Europol intensifie la lutte contre la propagande numérique liée aux Gardiens de la révolution iraniens
Une vaste opération coordonnée par Europol a permis d’identifier des milliers de contenus numériques liés au Corps des gardiens de la révolution islamique, récemment classé organisation terroriste par l’Union européenne. L’initiative vise à freiner les activités de propagande, de recrutement et de financement attribuées à cet appareil sécuritaire iranien sur internet.
Menée entre le 13 février et le 28 avril, l’opération a abouti à la détection de plus de 14.000 contenus diffusés à travers différentes plateformes numériques. Les autorités européennes indiquent que les publications ciblées circulaient sur les réseaux sociaux, des services de streaming, des blogs ainsi que plusieurs sites indépendants opérant dans différentes juridictions.
Selon Europol, les contenus identifiés étaient disponibles dans plusieurs langues, notamment l’arabe, l’anglais, le français, le persan et l’espagnol, illustrant la portée internationale du dispositif de communication numérique mis en place autour du CGRI.
Les enquêteurs ont observé une stratégie mêlant récits religieux, discours politiques et contenus audiovisuels destinés à renforcer l’influence idéologique du réseau. Certaines vidéos produites à l’aide de l’intelligence artificielle glorifiaient notamment les activités du corps paramilitaire iranien et diffusaient des messages de mobilisation autour du guide suprême iranien, Ali Khamenei.
L’opération a mobilisé les services de sécurité et les unités spécialisées de 19 pays, parmi lesquels la France, l’Allemagne, l’Italie, l’Espagne, les Pays-Bas, la Suède ainsi que les États-Unis.
Dans le cadre de cette offensive numérique, le principal compte du CGRI sur le réseau social X, suivi par plus de 150.000 abonnés, a été rendu inaccessible dans l’Union européenne.
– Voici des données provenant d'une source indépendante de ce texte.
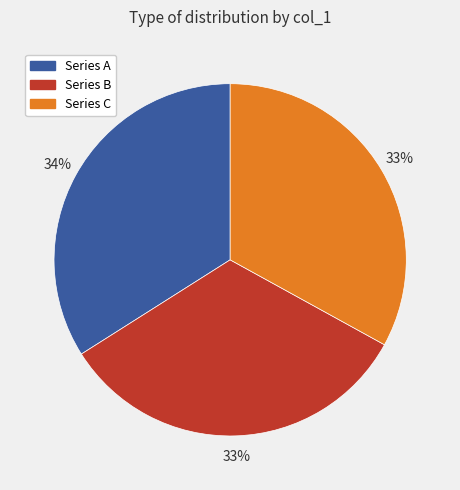

Does any single category account for the majority?

No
Les autorités précisent également que plusieurs milliers de publications et de liens ont été supprimés ou demeurent sous investigation.
Les investigations ont par ailleurs mis en lumière l’utilisation croissante des cryptomonnaies dans les mécanismes de financement liés aux opérations numériques du réseau. Europol indique que ces outils servaient à soutenir les campagnes de diffusion en ligne et à renforcer les capacités de résilience numérique du dispositif.
Les autorités ont également relevé l’usage de services d’hébergement répartis dans plusieurs pays, de la Russie aux États-Unis, permettant au réseau de maintenir ses infrastructures numériques malgré les tentatives de blocage et de suppression.
À travers cette opération, les institutions européennes cherchent à accentuer la pression sur les réseaux de propagande numérique considérés comme liés à des organisations classées terroristes. Cette mobilisation illustre également la place croissante prise par la cybersécurité et la lutte contre les contenus extrémistes dans les stratégies sécuritaires internationales.